▶ _ABOUT THIS TASK_: All that is wanted is the exact lines from the first line of the data below through the line with "ring pip: (627, 883)", both ends included, with pictures omitted.

▶ _RECORD EXTRACTS_:
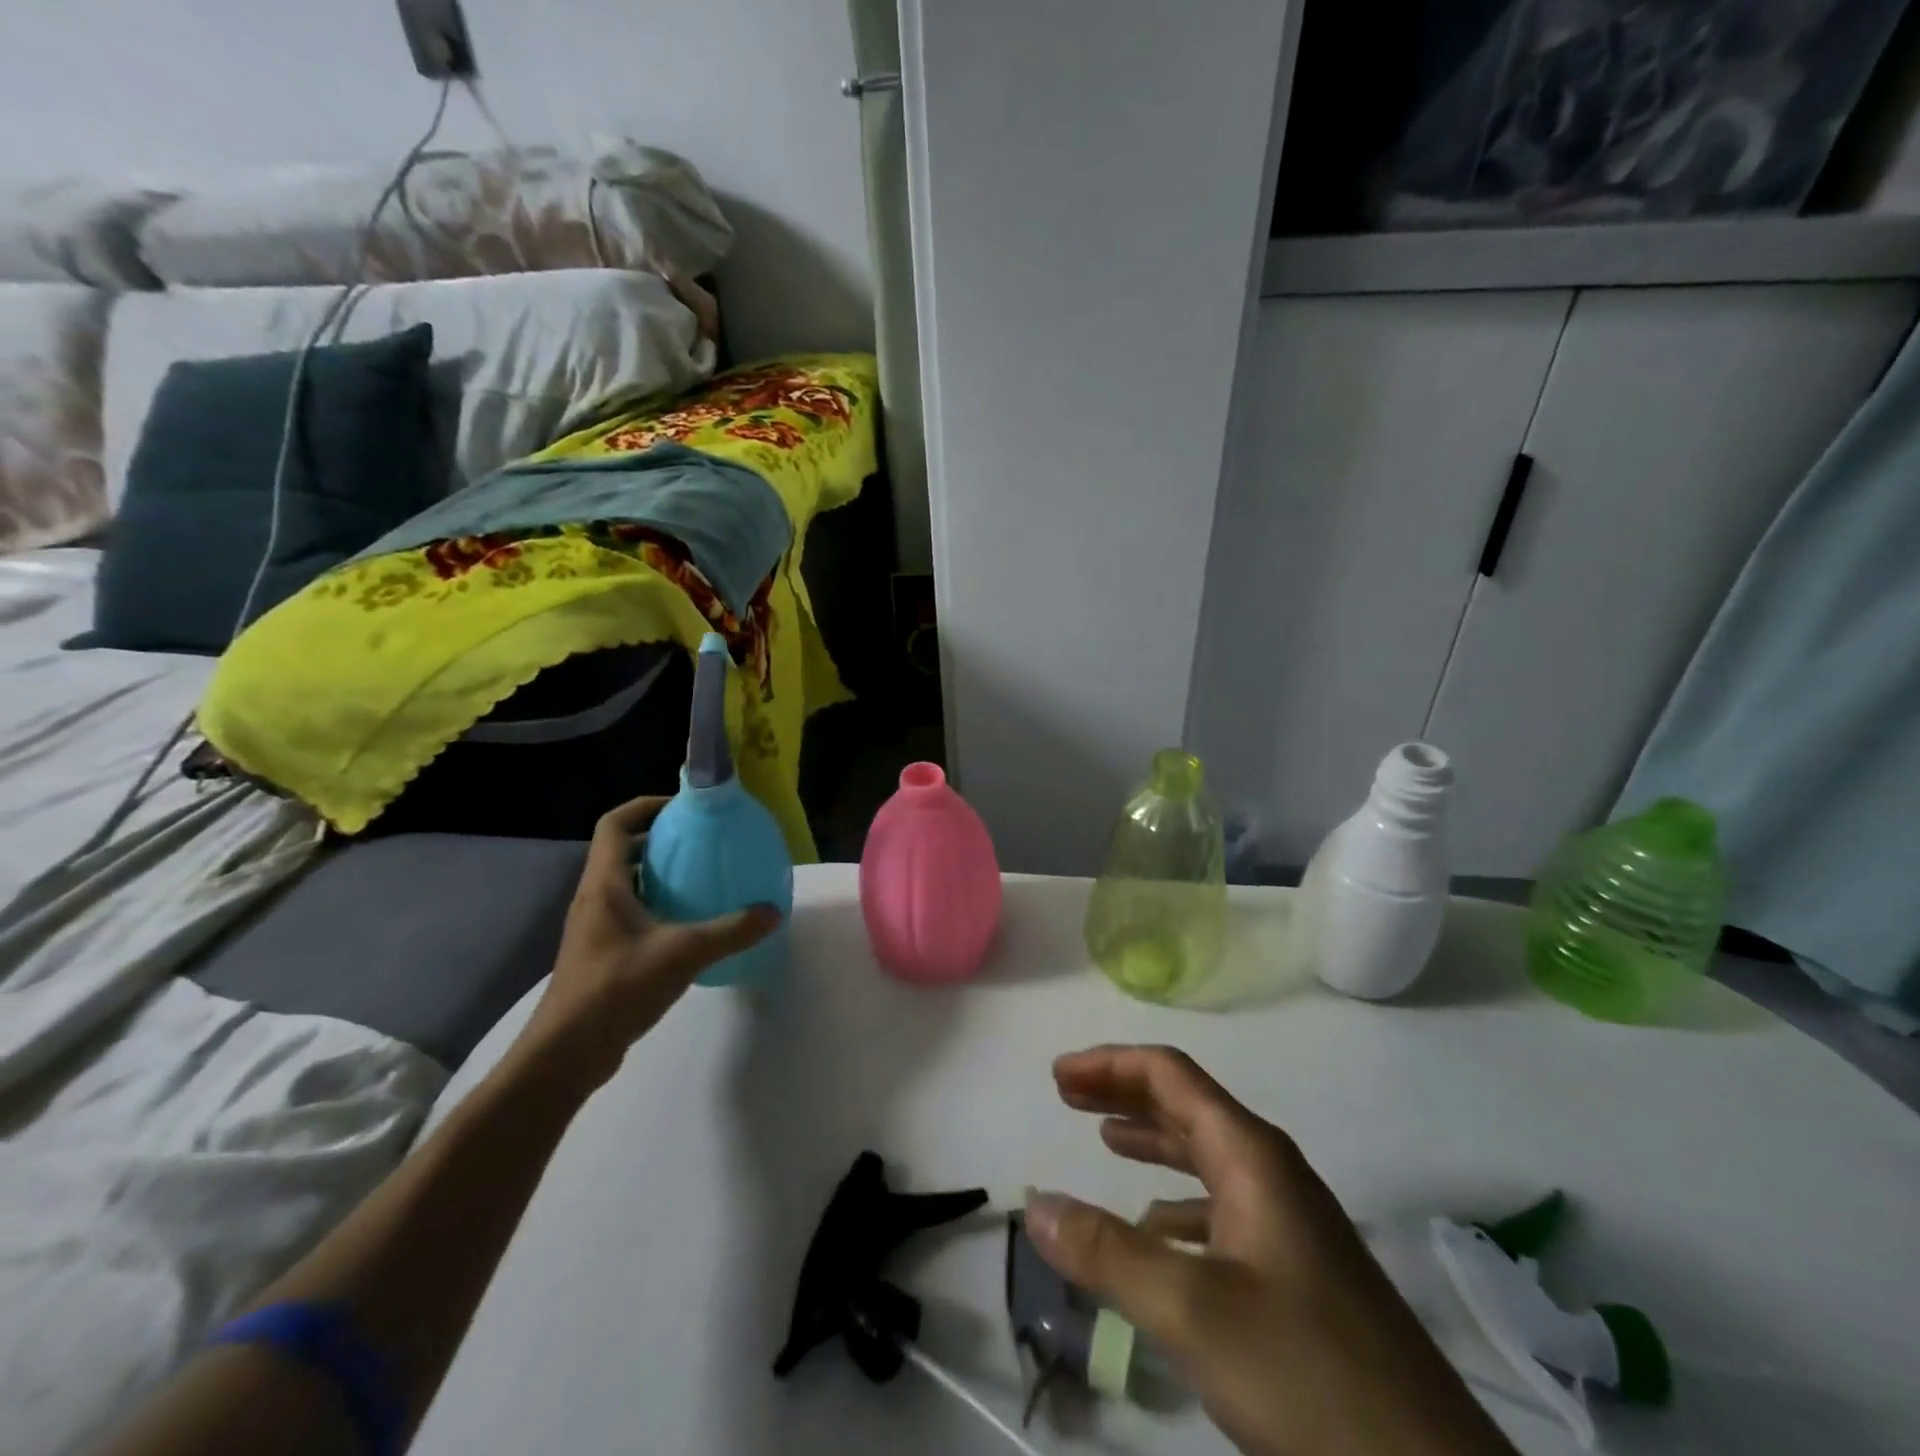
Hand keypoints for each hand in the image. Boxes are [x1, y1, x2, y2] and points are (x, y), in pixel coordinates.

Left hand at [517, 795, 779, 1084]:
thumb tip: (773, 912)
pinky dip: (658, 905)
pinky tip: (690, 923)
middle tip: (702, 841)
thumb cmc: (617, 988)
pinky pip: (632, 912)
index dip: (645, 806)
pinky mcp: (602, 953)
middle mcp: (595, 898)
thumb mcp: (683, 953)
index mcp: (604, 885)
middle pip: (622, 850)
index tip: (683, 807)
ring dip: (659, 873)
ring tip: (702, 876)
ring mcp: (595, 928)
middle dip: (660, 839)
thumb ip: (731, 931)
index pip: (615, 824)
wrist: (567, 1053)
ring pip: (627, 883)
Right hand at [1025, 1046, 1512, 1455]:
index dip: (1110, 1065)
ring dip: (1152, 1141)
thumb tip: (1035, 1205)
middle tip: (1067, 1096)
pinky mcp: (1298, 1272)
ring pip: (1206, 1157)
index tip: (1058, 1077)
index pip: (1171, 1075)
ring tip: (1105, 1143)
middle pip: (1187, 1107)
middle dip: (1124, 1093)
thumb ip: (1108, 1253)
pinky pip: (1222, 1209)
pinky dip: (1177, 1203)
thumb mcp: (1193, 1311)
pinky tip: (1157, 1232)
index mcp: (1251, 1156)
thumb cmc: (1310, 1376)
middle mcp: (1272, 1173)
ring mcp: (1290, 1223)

▶ _ANSWER SPACE_:
Hand keypoints for each hand in the image. Boxes are [x1, y1, x2, y2] and points are (x, y), in pixel coordinates.

Left hand at [517, 795, 779, 1084]:
thumb tip: (773, 912)
pinky dip: (658, 905)
pinky tip: (690, 923)
middle tip: (702, 841)
thumb cmc: (617, 988)
pinky pip: (632, 912)
index dip: (645, 806)
pinky mcp: (602, 953)
middle mcp: (595, 898)
thumb mcp: (683, 953)
index mcp: (604, 885)
middle pip: (622, 850)
index tip: (683, 807)
ring dip: (659, 873)
ring tip: (702, 876)
ring mcp: (595, 928)
middle dip: (660, 839)
thumb ip: (731, 931)
index pip: (615, 824)
wrist: (567, 1053)
ring pip: (627, 883)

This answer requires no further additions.